The road to return home, however, isn't easy. Besides cut-throat competition and a price war, she had to redesign many exporting products, which often featured Greek and Roman gods, angels and other religious figures from Western civilization.
These products were not popular among Chinese customers, particularly those in southern China, because they were unfamiliar with these gods and figures, she said. For the home market, the company would replace them with Buddha or bodhisattva, or maybe statues of sexy women.
In addition, selling products at home needed good marketing, which Zhou said was very complex. "I have not learned how to sell them in the domestic market," she admitted.

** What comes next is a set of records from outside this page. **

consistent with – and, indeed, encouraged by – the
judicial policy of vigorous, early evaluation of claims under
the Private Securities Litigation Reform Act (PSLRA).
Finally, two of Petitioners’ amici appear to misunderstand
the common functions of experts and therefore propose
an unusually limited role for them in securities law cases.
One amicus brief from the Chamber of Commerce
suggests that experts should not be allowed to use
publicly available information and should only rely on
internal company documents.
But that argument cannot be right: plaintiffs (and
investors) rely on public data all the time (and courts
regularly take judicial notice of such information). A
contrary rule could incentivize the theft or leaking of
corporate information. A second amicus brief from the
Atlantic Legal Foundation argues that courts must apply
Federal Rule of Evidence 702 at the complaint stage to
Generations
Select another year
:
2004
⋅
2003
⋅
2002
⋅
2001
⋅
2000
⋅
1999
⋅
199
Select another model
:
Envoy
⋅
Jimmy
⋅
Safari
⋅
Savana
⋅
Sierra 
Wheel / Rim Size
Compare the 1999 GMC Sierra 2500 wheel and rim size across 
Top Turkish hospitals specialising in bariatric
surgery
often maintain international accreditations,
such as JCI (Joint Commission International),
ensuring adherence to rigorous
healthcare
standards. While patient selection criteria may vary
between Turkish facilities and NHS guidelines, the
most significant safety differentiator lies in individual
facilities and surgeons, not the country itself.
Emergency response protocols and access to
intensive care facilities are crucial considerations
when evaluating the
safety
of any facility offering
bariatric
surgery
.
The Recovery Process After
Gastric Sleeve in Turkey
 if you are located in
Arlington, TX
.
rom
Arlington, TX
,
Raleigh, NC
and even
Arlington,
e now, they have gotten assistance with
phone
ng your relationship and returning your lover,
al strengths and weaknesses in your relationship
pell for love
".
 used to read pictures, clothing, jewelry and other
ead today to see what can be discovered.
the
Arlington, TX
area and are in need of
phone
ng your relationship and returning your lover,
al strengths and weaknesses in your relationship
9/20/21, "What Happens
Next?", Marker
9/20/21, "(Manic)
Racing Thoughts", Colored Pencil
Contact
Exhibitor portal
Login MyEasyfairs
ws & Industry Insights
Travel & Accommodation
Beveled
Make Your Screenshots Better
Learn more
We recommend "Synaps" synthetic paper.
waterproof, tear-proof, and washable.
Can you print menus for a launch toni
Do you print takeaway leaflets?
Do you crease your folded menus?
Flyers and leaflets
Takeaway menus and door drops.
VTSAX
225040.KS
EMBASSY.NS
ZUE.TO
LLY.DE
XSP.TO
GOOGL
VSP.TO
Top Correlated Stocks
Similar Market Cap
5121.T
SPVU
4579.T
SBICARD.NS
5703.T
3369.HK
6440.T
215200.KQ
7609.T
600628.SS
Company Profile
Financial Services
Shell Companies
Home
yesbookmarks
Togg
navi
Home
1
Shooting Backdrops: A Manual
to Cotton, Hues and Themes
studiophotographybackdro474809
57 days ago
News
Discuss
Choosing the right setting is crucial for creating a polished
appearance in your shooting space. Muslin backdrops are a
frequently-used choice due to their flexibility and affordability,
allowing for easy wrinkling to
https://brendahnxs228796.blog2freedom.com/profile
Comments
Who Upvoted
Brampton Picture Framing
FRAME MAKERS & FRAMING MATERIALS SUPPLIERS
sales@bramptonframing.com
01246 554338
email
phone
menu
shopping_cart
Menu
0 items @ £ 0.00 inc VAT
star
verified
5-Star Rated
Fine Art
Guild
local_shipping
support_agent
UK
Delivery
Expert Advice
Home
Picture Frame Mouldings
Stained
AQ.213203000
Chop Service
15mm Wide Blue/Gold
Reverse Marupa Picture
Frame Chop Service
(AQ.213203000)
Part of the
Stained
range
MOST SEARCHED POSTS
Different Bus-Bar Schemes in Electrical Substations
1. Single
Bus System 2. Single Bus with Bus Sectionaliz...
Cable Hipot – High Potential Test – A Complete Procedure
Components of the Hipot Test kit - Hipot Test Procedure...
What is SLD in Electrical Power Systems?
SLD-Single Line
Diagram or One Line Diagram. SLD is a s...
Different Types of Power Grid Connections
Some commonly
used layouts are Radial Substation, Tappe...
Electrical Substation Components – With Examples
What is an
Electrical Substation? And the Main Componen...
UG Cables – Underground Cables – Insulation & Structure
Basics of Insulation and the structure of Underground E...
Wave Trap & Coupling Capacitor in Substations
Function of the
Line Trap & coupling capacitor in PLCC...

Zhou said her company would continue to make use of Alibaba and capitalize on China's booming online shopping in its effort to develop a domestic market. "China's market is so huge and we won't skip it."
China, with a population of more than 1.3 billion, is the world's largest potential market for seemingly everything, ranging from electronics and cars.
The Chinese government has been making favorable policies to encourage exporters to shift from their focus on overseas markets. So Zhou's company was by no means alone. But as many Chinese once-thriving exporters sought to tap into the domestic market, they found themselves facing a bumpy road.
Wang Dongping, general manager of Guangdong Top Umbrella, said he just couldn't strike the right note in domestic sales. Among the many problems were a totally different business model, no sales channel and inability to design products suitable for the Chinese market, he said.
Top Umbrella sold more than US$1 million worth of umbrellas, 90 percent of which was for export. It had been manufacturing umbrellas for Western companies such as Disney, Kaloo, Happy Rain and Coca-Cola.
Wang said he had good expectations for the domestic market and tapping into it was not a makeshift business strategy.
"I am planning to organize my own sales team. And I hope that domestic sales could account for up to 30 percent of my company's annual output in the next two or three years," he said.
Poly Dragon and Top Umbrella, both small-sized enterprises, were trying to expand their domestic sales through e-commerce. And they won a promise from Alibaba of more help.
Wei Zhe, CEO of Alibaba's B2B division, on Saturday promised that Alibaba would help China's small- and medium-sized enterprises as much as possible. "In the first quarter this year, our profit was 50 million yuan (US$7.3) less than the same period last year. But we gave assistance to some 50,000 SMEs, cutting service fees by 1,000 yuan for them. And we will continue doing so," he said.
According to Wei, Chinese exporters were facing at least four hurdles on their road to tap potential at home -- raising design capability, finding a sales channel, setting up an after-sales service network and building their own brand.
Many Chinese exporting firms used to manufacture through an OEM(original equipment manufacturer) arrangement with overseas brands and make products based on the design provided by overseas brands. Once the products finished shipment, they finished their tasks.
Alibaba aimed to give SMEs a cotton coat to pull through the economic winter, he said, claiming that the survival rate of SMEs that have used e-commerce methods was four times higher than that of others.
According to an industry report released in February by the Shanghai-based iResearch Consulting Group, an Internet market researcher, China's online transaction volume last year rocketed 128.5 percent year on year to 128.2 billion yuan, which was 65 times more than that of 2003. That meant every Chinese spent more than 1,600 yuan last year on online purchases, 582 yuan more than the previous year.
The report said a quarter of China's nearly 300 million netizens took to online shopping last year. In 2008, Taobao had a total consumer-to-consumer transaction volume of 98 billion yuan, more than double that of 2007, outselling all retailers in China including Bailian Group and Wal-Mart.